More Management, Less Talk
Meanwhile, the typical line manager’s sphere of influence continues to expand to responsibility for more and more employees. In the industrial age, a manager might have supervised the work of five subordinates on average. By the 1980s, that number had grown to 10 subordinates, and with the digital workplace, the number continues to expand.
That lack of in-person contact has led to some highly publicized negative situations such as firing by email. Yet the need to have line managers more actively engaged in dialogue with their direct reports is also being fueled by the more positive push to end formal performance reviews in favor of more frequent and less formal chats.
Back to Conversational Basics
In response, we are seeing efforts to bring the face-to-face element back into chat. In their ebook, "Conversations at Work: Promoting a Culture of Conversation in the Changing Workplace," co-authors Tim Baker and Aubrey Warren make a case for getting back to conversation as the basic building block of human interaction and organizational productivity.
Part of their mission is to re-introduce a culture of conversation, whereby relationships are built, knowledge is shared and new capabilities are gained, all leading to more constructive and informed decisions being made.

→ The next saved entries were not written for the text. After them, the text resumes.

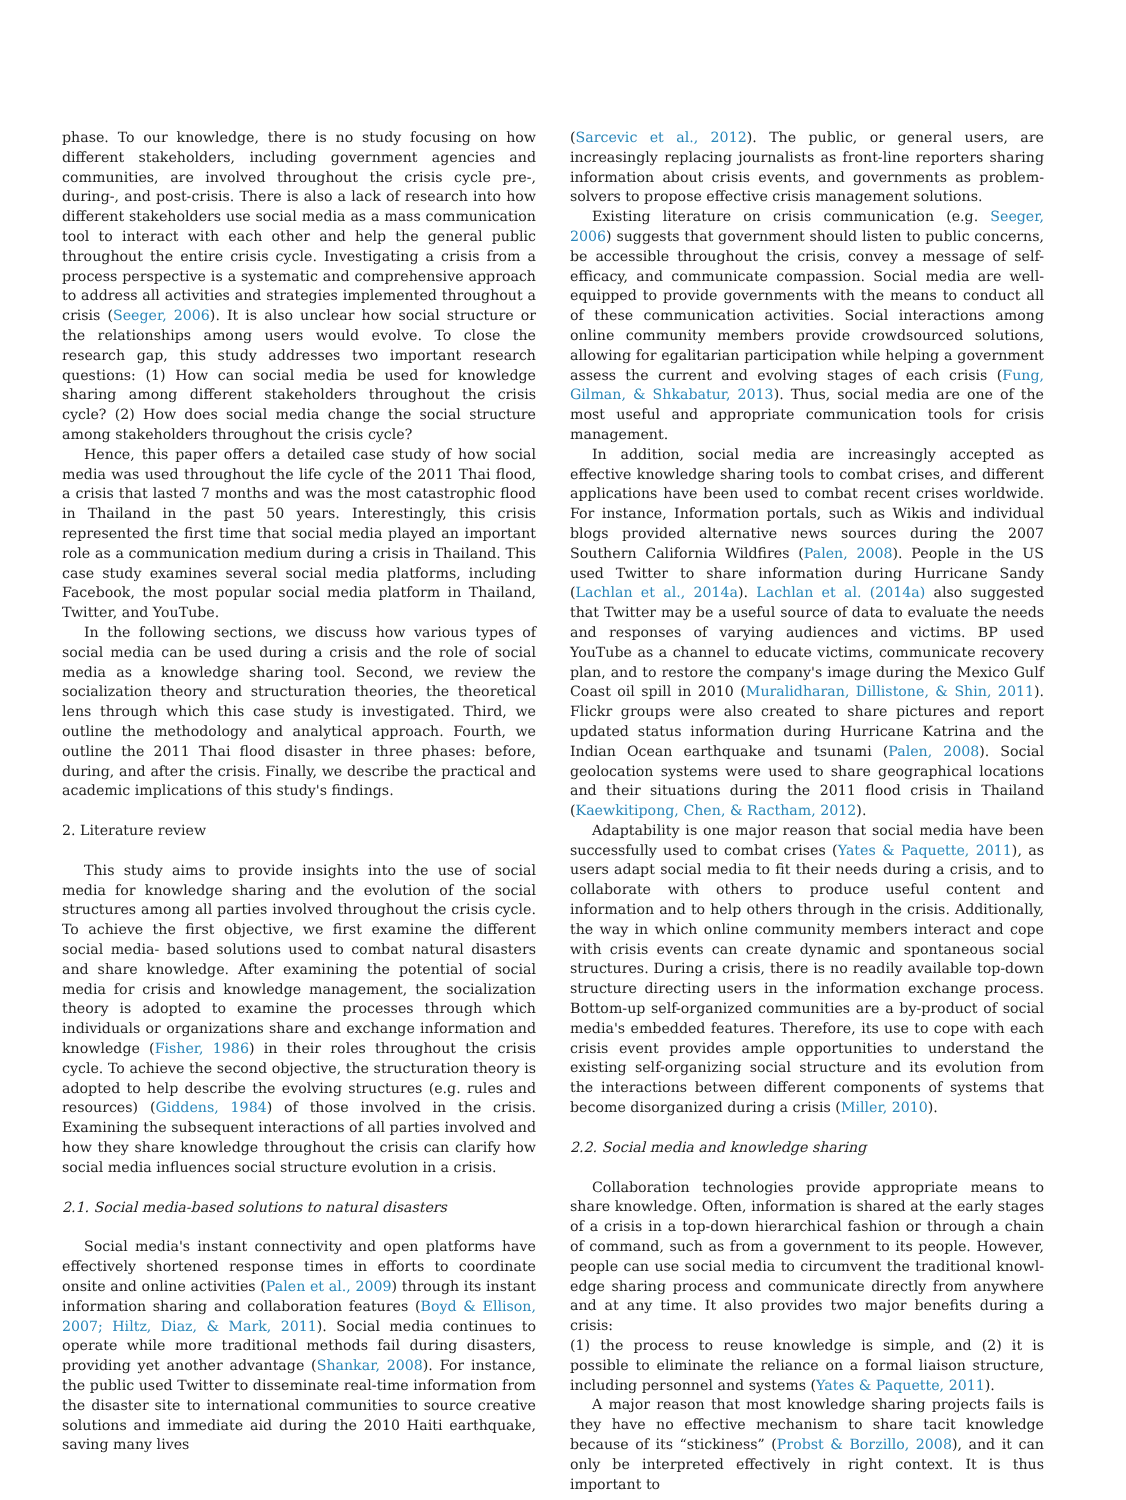phase. To our knowledge, there is no study focusing on how different stakeholders, including government agencies and communities, are involved throughout the crisis cycle pre-, during-, and post-crisis. There is also a lack of research into how different stakeholders use social media as a mass communication tool to interact with each other and help the general public throughout the entire crisis cycle. Investigating a crisis from a process perspective is a systematic and comprehensive approach to address all activities and strategies implemented throughout a crisis (Seeger, 2006). It is also unclear how social structure or the relationships among users would evolve. To close the research gap, this study addresses two important research questions: (1) How can social media be used for knowledge sharing among different stakeholders throughout the crisis cycle? (2) How does social media change the social structure among stakeholders throughout the crisis cycle?
Hence, this paper offers a detailed case study of how social media was used throughout the life cycle of the 2011 Thai flood, a crisis that lasted 7 months and was the most catastrophic flood in Thailand in the past 50 years. Interestingly, this crisis represented the first time that social media played an important role as a communication medium during a crisis in Thailand. This case study examines several social media platforms, including Facebook, the most popular social media platform in Thailand, Twitter, and YouTube.
In the following sections, we discuss how various types of social media can be used during a crisis and the role of social media as a knowledge sharing tool. Second, we review the socialization theory and structuration theories, the theoretical lens through which this case study is investigated. Third, we outline the methodology and analytical approach. Fourth, we outline the 2011 Thai flood disaster in three phases: before, during, and after the crisis. Finally, we describe the practical and academic implications of this study's findings.
2. Literature review
This study aims to provide insights into the use of social media for knowledge sharing and the evolution of the social structures among all parties involved throughout the crisis cycle. To achieve the first objective, we first examine the different social media- based solutions used to combat natural disasters and share knowledge. After examining the potential of social media for crisis and knowledge management, the socialization theory is adopted to examine the processes through which individuals or organizations share and exchange information and knowledge (Fisher, 1986) in their roles throughout the crisis cycle. To achieve the second objective, the structuration theory is adopted to help describe the evolving structures (e.g. rules and resources) (Giddens, 1984) of those involved in the crisis. Examining the subsequent interactions of all parties involved and how they share knowledge throughout the crisis can clarify how social media influences social structure evolution in a crisis.
2.1. Social media-based solutions to natural disasters
Social media's instant connectivity and open platforms have effectively shortened response times in efforts to coordinate onsite and online activities (Palen et al., 2009) through its instant information sharing and collaboration features (Boyd & Ellison, 2007; Hiltz, Diaz, & Mark, 2011). Social media continues to operate while more traditional methods fail during disasters, providing yet another advantage (Shankar, 2008). For instance, the public used Twitter to disseminate real-time information from the disaster site to international communities to source creative solutions and immediate aid during the 2010 Haiti earthquake, saving many lives
(Sarcevic et al., 2012). The public, or general users, are increasingly replacing journalists as front-line reporters sharing information about crisis events, and governments as problem-solvers to propose effective crisis management solutions.
Existing literature on crisis communication (e.g. Seeger, 2006) suggests that government should listen to public concerns, be accessible throughout the crisis, convey a message of self-efficacy, and communicate compassion. Social media are well-equipped to provide governments with the means to conduct all of these communication activities. Social interactions among online community members provide crowdsourced solutions, allowing for egalitarian participation while helping a government assess the current and evolving stages of each crisis (Fung, Gilman, & Shkabatur, 2013). Thus, social media are one of the most useful and appropriate communication tools for crisis management.
In addition, social media are increasingly accepted as effective knowledge sharing tools to combat crises, and different applications have been used to combat recent crises worldwide. For instance, Information portals, such as Wikis and individual blogs provided alternative news sources during the 2007 Southern California Wildfires (Palen, 2008). People in the US used Twitter to share information during Hurricane Sandy (Lachlan et al., 2014a). Lachlan et al. (2014a) also suggested that Twitter may be a useful source of data to evaluate the needs and responses of varying audiences and victims. BP used YouTube as a channel to educate victims, communicate recovery plan, and to restore the company's image during the Mexico Gulf Coast oil spill in 2010 (Muralidharan, Dillistone, & Shin, 2011). Flickr groups were also created to share pictures and report updated status information during Hurricane Katrina and the Indian Ocean earthquake and tsunami (Palen, 2008). Social geolocation systems were used to share geographical locations and their situations during the 2011 flood crisis in Thailand (Kaewkitipong, Chen, & Ractham, 2012).
Adaptability is one major reason that social media have been successfully used to combat crises (Yates & Paquette, 2011), as users adapt social media to fit their needs during a crisis, and to collaborate with others to produce useful content and information and to help others through in the crisis. Additionally, the way in which online community members interact and cope with crisis events can create dynamic and spontaneous social structures. During a crisis, there is no readily available top-down structure directing users in the information exchange process. Bottom-up self-organized communities are a by-product of social media's embedded features. Therefore, its use to cope with each crisis event provides ample opportunities to understand the existing self-organizing social structure and its evolution from the interactions between different components of systems that become disorganized during a crisis (Miller, 2010).
2.2. Social media and knowledge sharing
Collaboration technologies provide appropriate means to share knowledge. Often, information is shared at the early stages of a crisis in a top-down hierarchical fashion or through a chain of command, such as from a government to its people. However, people can use social media to circumvent the traditional knowl- edge sharing process and communicate directly from anywhere and at any time. It also provides two major benefits during a crisis:
(1) the process to reuse knowledge is simple, and (2) it is possible to eliminate the reliance on a formal liaison structure, including personnel and systems (Yates & Paquette, 2011).
A major reason that most knowledge sharing projects fails is they have no effective mechanism to share tacit knowledge because of its “stickiness” (Probst & Borzillo, 2008), and it can only be interpreted effectively in right context. It is thus important to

While Baker and Warren don’t entirely frown on online discussions, they recommend that specific practices for incorporating online discussions into the milieu of personal conversations be firmly in place.

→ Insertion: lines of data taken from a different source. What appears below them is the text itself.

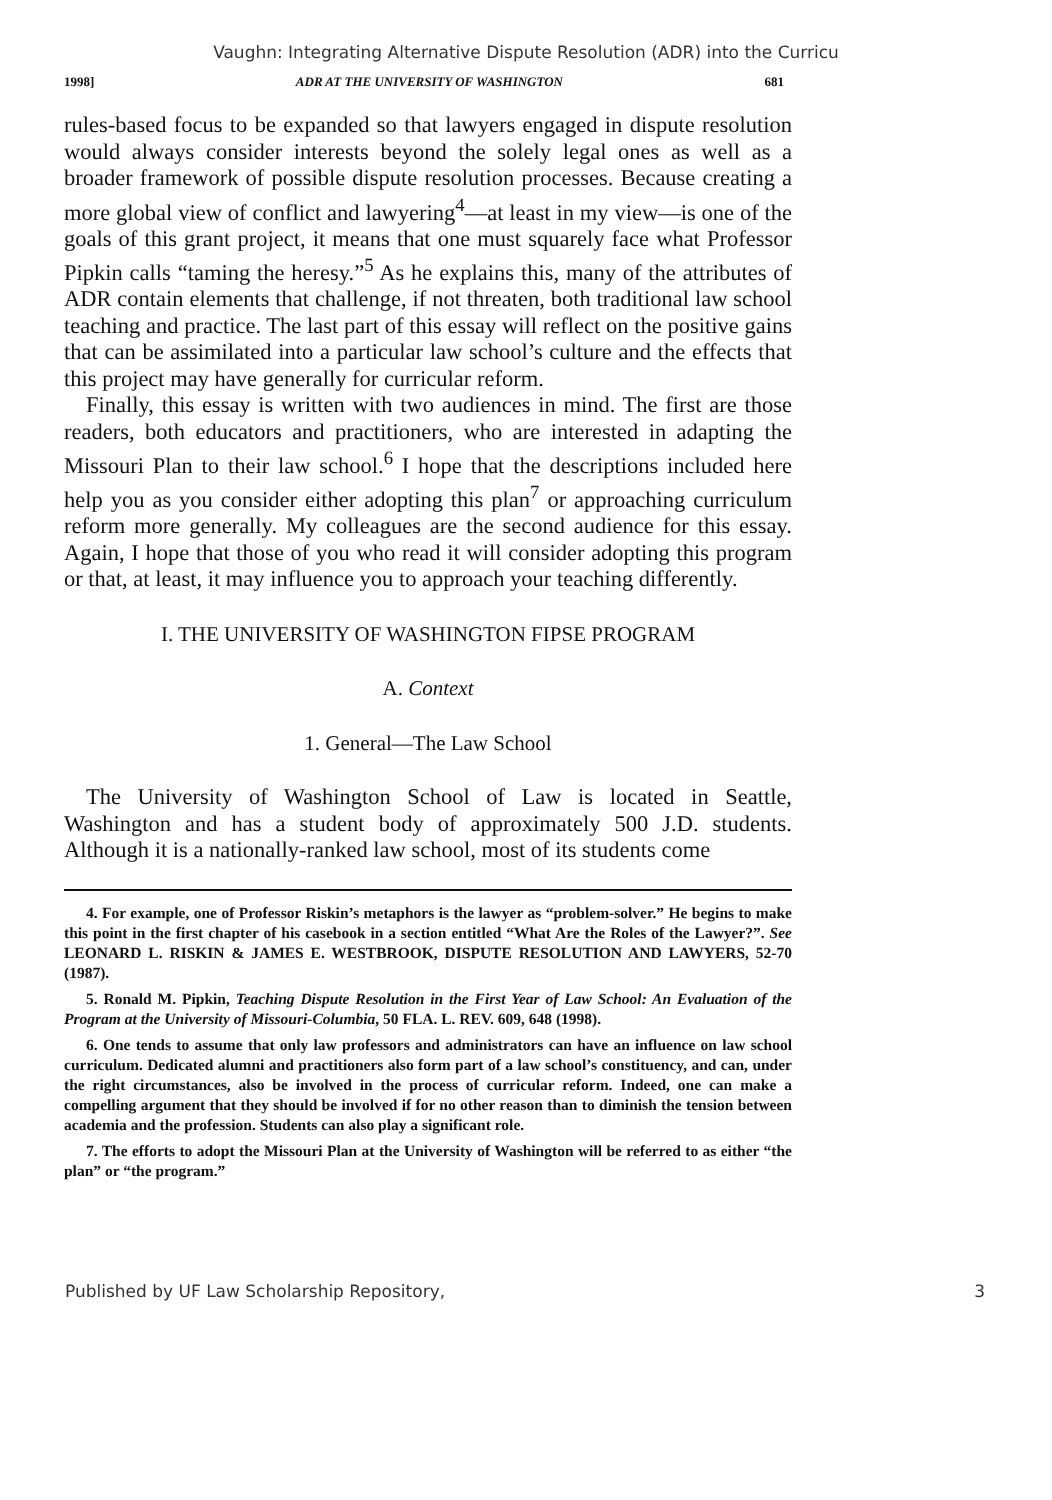Vaughn: Integrating Alternative Dispute Resolution (ADR) into the Curricu
1998] ADR AT THE UNIVERSITY OF WASHINGTON 681
rules-based focus to be expanded so that lawyers engaged in dispute resolution would always consider interests beyond the solely legal ones as well as a broader framework of possible dispute resolution processes. Because creating a more global view of conflict and lawyering<sup>4</sup>—at least in my view—is one of the goals of this grant project, it means that one must squarely face what Professor Pipkin calls “taming the heresy.”<sup>5</sup> As he explains this, many of the attributes of ADR contain elements that challenge, if not threaten, both traditional law school teaching and practice. The last part of this essay will reflect on the positive gains that can be assimilated into a particular law school’s culture and the effects that this project may have generally for curricular reform.
Finally, this essay is written with two audiences in mind. The first are those readers, both educators and practitioners, who are interested in adapting the Missouri Plan to their law school.<sup>6</sup> I hope that the descriptions included here help you as you consider either adopting this plan<sup>7</sup> or approaching curriculum reform more generally. My colleagues are the second audience for this essay. Again, I hope that those of you who read it will consider adopting this program or that, at least, it may influence you to approach your teaching differently.
I. THE UNIVERSITY OF WASHINGTON FIPSE PROGRAM
A. Context
1. General—The Law School
The University of Washington School of Law is located in Seattle, Washington and has a student body of approximately 500 J.D. students. Although it is a nationally-ranked law school, most of its students come
4. For example, one of Professor Riskin’s metaphors is the lawyer as “problem-solver.” He begins to make this point in the first chapter of his casebook in a section entitled “What Are the Roles of the Lawyer?”. See LEONARD L. RISKIN & JAMES E. WESTBROOK, DISPUTE RESOLUTION AND LAWYERS, 52-70 (1987).
5. Ronald M. Pipkin, Teaching Dispute Resolution in the First Year of Law School: An Evaluation of the Program at the University of Missouri-Columbia, 50 FLA. L. REV. 609, 648 (1998).
6. One tends to assume that only law professors and administrators can have an influence on law school curriculum. Dedicated alumni and practitioners also form part of a law school’s constituency, and can, under the right circumstances, also be involved in the process of curricular reform. Indeed, one can make a compelling argument that they should be involved if for no other reason than to diminish the tension between academia and the profession. Students can also play a significant role.
7. The efforts to adopt the Missouri Plan at the University of Washington will be referred to as either “the plan” or “the program.”
Published by UF Law Scholarship Repository, 3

Conducting Authentic Conversations
UK consultancy, The Right Conversation makes the additional point that the conversations required by today’s more inclusive management styles differ vastly from the one-way, ‘command and control’ conversations common back in the industrial era.
They emphasize the need to remove the barriers to authentic conversations as a prerequisite to developing the new skills needed to conduct and engage in today’s constructive workplace conversations.
Collaboration Increases Productivity
In its 2012 report entitled, The Social Economy: Unlocking Value and Productivity through Social Technologies, global consulting firm McKinsey echoes the same call for creating a culture for online collaboration, calculating that the more effective use of online social tools could improve staffers’ personal productivity by as much as 25 percent.
We believe this thinking dovetails with the need to prioritize deeper and broader online discussions over simpler online media consumption if organizations are to capture the dividends available from the effective use of enterprise social tools.
Which Conversations Enhance Communication?
But as this article indicates, it is also important to factor in the online-offline digital divide, emphasizing how online and face-to-face communications can coexist and complement each other for maximum benefit.
Learning Opportunities
With this idea in mind, we have created a framework to consider when embarking on your next enterprise communication initiative:
The two dimensions we have chosen are the diversity of participants in the conversations and the intensity of the conversation itself, measured in utterances per participant. The diversity dimension lends itself naturally to digital facilitation, whereas the intensity dimension favors in-person chat.
That means that organizations must consider the core purposes of their intended communications, both in terms of the diversity of the participants and the intensity of the discussions required.
We have also included the chatbot, simply to acknowledge its potential as an emerging conversational element, though currently limited to short answers and conversations like ‘where can I find a good cup of coffee around here?’
Conversational Types Can Coexist
There is a natural tension between diversity and intensity in conversation because it’s hard to have an intense conversation with a large number of participants. But that tension doesn’t mean different types of conversation are an either-or choice.
A line manager can easily mingle face-to-face interactions with informal staff interactions online. Teams can operate day-to-day remotely and online but come together in person when the context dictates the need for a more intense level of interaction.
Bottom line, organizational conversations don’t come down to digital or face-to-face but rather digital and face to face.